Like Telltale Games’ latest batch of adventure games, Murdered: Soul Suspect is a better story than it is a game, which is a shame as Airtight implemented interesting ghost-inspired gameplay that exists outside of the central investigations.
Since Ronan is a ghost, he cannot interact with most objects in his environment. He can run directly through cars, lampposts, and walls, but cannot pass through any item that has been consecrated, a rule that Airtight uses well to establish gameplay boundaries and progression paths.
The most physical interaction Ronan is allowed is the ability to possess small electronics. Turning on a fan can blow paperwork off a desk, revealing a series of photographs and a hidden clue. Possessing an object like a television set may draw someone’s attention – a light puzzle element that is tapped effectively in a variety of ways.
Ronan can also leap into the body of a living being. He cannot force his host to move, but he can listen to their thoughts, and force them to focus on a specific topic that he may need an answer for. These gameplay interactions are fun and used sparingly enough that they remain fresh throughout the entire experience. Unfortunately, they all lead down the same path: to more horribly executed investigations.
Ronan doesn't engage in any forms of gunplay or melee combat, but is still pushed to dispatch enemies from time to time. Demons roam the spectral plane, looking for ghosts to feed on. These terrifying beasts move slowly, and can only be taken down by sneaking up behind them and performing an execution move. The demon encounters bring an odd element of stealth to the mix, and add a little intensity to exploration, but they never deliver a serious threat. The demons can be dispatched with little effort, and you only have to deal with a few of them at any given time. Since their field of vision is focused on what is directly in front of them, alerting them is almost more challenging than taking them down.

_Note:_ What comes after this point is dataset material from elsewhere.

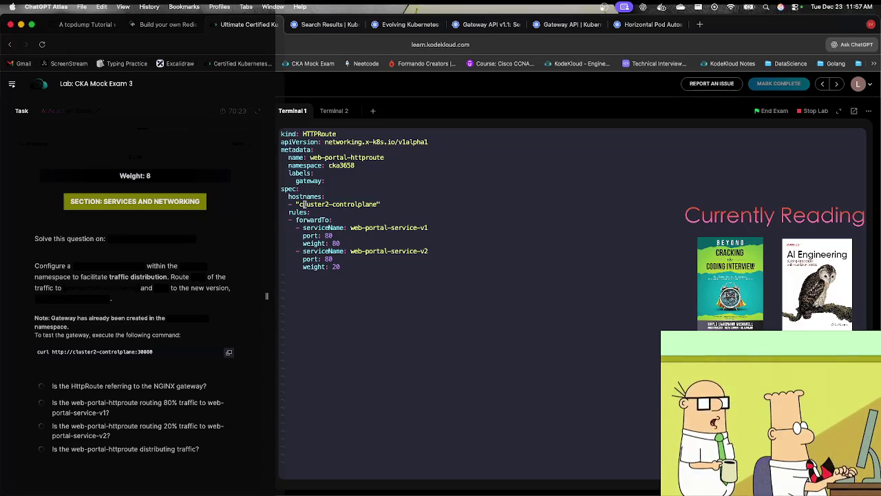
{"action": "key", "text": "k"}
{"action": "key", "text": "k"}
{"action": "key", "text": "k"}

When Murdered: Soul Suspect is at its best, the player has no hand in it. Its biggest strength is the seed planted within the first few seconds of play: the quest to track down the Bell Killer. That narrative thread gets better as it goes, thanks in large part to a great budding relationship between Ronan and a living teenage girl named Joy, who we learn is a medium – a person who can interact with both the living and dead. Ronan and Joy have secrets to tell, and end up being just as interesting of narrative focal points as the Bell Killer.
This is one of those games that I find myself raving about one second, and dragging through the mud the next. Is it worth your time? I think so. Despite its numerous shortcomings, I was entertained to the point of not wanting to put it down. It’s a satisfying murder mystery and a sub-par game all rolled in one. The story won out in the end for me. If you can tolerate the shoddy investigation gameplay, there’s plenty of fun (and wrong guessing) to be had.
When Murdered: Soul Suspect is at its best, the player has no hand in it.